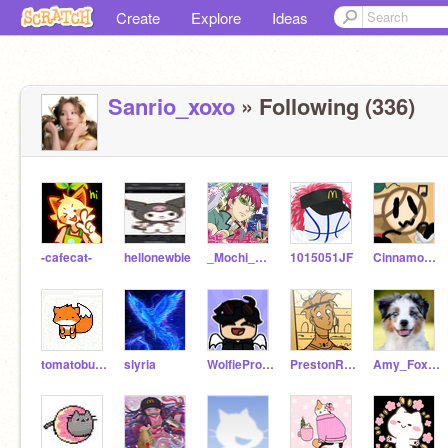
Create
Explore
Ideas
Sanrio_xoxo
» Following (336)
-cafecat-
hellonewbie
_Mochi_Kawaii_
1015051JF
Cinnamon12Cafe
tomatobunnys
slyria
WolfieProductions_YT
PrestonRocksDaHouse
Amy_Foxdog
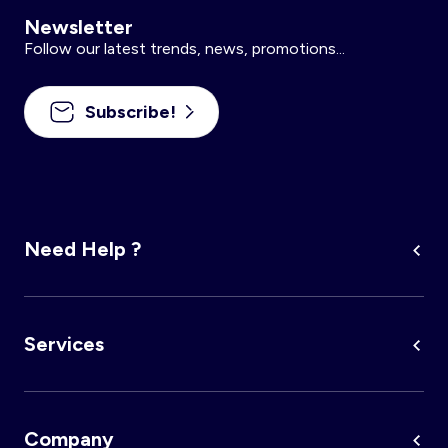
Newsletter
Follow our latest trends, news, promotions...
Subscribe!
Need Help ?
Services
Company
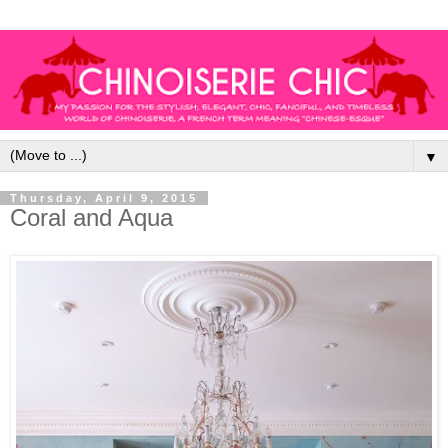
▼
Thursday, April 9, 2015
Coral and Aqua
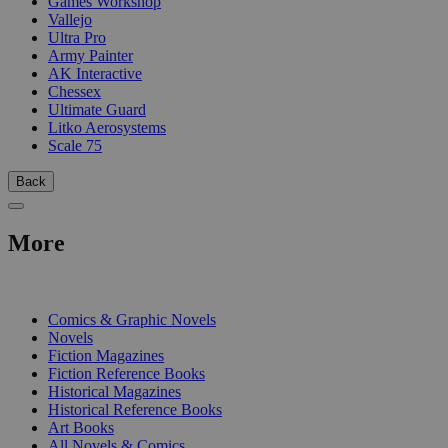
Games Workshop
Vallejo
Ultra Pro
Army Painter
AK Interactive
Chessex
Ultimate Guard
Litko Aerosystems
Scale 75
Back
More
PRINT
Comics & Graphic Novels
Novels
Fiction Magazines
Fiction Reference Books
Historical Magazines
Historical Reference Books
Art Books
All Novels & Comics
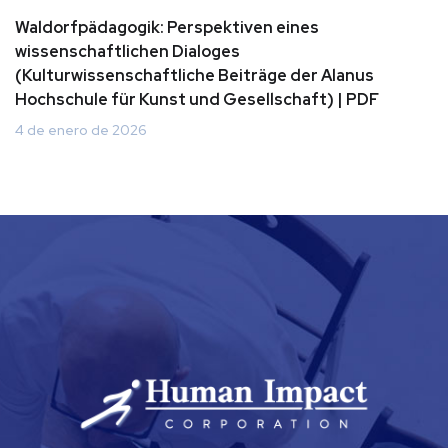
Waldorfpädagogik: Perspektiven eines
wissenschaftlichen Dialoges
(Kulturwissenschaftliche Beiträge der Alanus
Hochschule für Kunst und Gesellschaft) | PDF
4 de enero de 2026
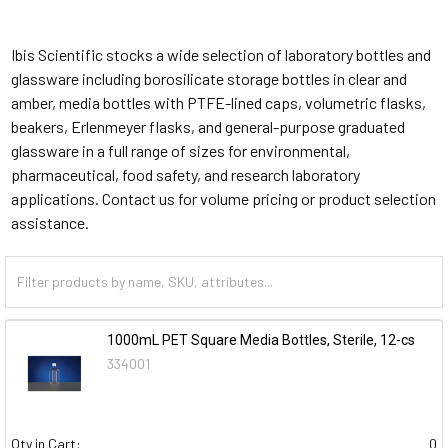
Ibis Scientific stocks a wide selection of laboratory bottles and
glassware including borosilicate storage bottles in clear and
amber, media bottles with PTFE-lined caps, volumetric flasks,
beakers, Erlenmeyer flasks, and general-purpose graduated
glassware in a full range of sizes for environmental,
pharmaceutical, food safety, and research laboratory
applications. Contact us for volume pricing or product selection
assistance.
1000mL PET Square Media Bottles, Sterile, 12-cs
334001
Qty in Cart:
0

---+---

→ **Task details**
Reproduce every line of text in the listing above word for word, in the same order, leaving out the pictures.

→ **Response to this exercise**
Create
Explore
Ideas
Sanrio_xoxo
» Following (336)
-cafecat-
hellonewbie
_Mochi_Kawaii_
1015051JF
Cinnamon12Cafe
tomatobunnys
slyria
WolfieProductions_YT
PrestonRocksDaHouse
Amy_Foxdog
Newsletter
Follow our latest trends, news, promotions...
Subscribe!
Need Help ?
Services
Company
▼
Thursday, April 9, 2015
Coral and Aqua
Games Workshop
Vallejo
Ultra Pro
Army Painter
AK Interactive
Chessex
Ultimate Guard
Litko Aerosystems
Scale 75
Back
More
PRINT
Comics & Graphic Novels
Novels
Fiction Magazines
Fiction Reference Books
Historical Magazines
Historical Reference Books
Art Books
All Novels & Comics
Waldorfpädagogik: Perspektiven eines
wissenschaftlichen Dialoges
(Kulturwissenschaftliche Beiträge der Alanus
Hochschule für Kunst und Gesellschaft) | PDF
4 de enero de 2026
Ibis Scientific stocks a wide selection of laboratory bottles and
glassware including borosilicate storage bottles in clear and
amber, media bottles with PTFE-lined caps, volumetric flasks,
beakers, Erlenmeyer flasks, and general-purpose graduated
glassware in a full range of sizes for environmental,
pharmaceutical, food safety, and research laboratory
applications. Contact us for volume pricing or product selection
assistance.
1000mL PET Square Media Bottles, Sterile, 12-cs
334001
Qty in Cart:
0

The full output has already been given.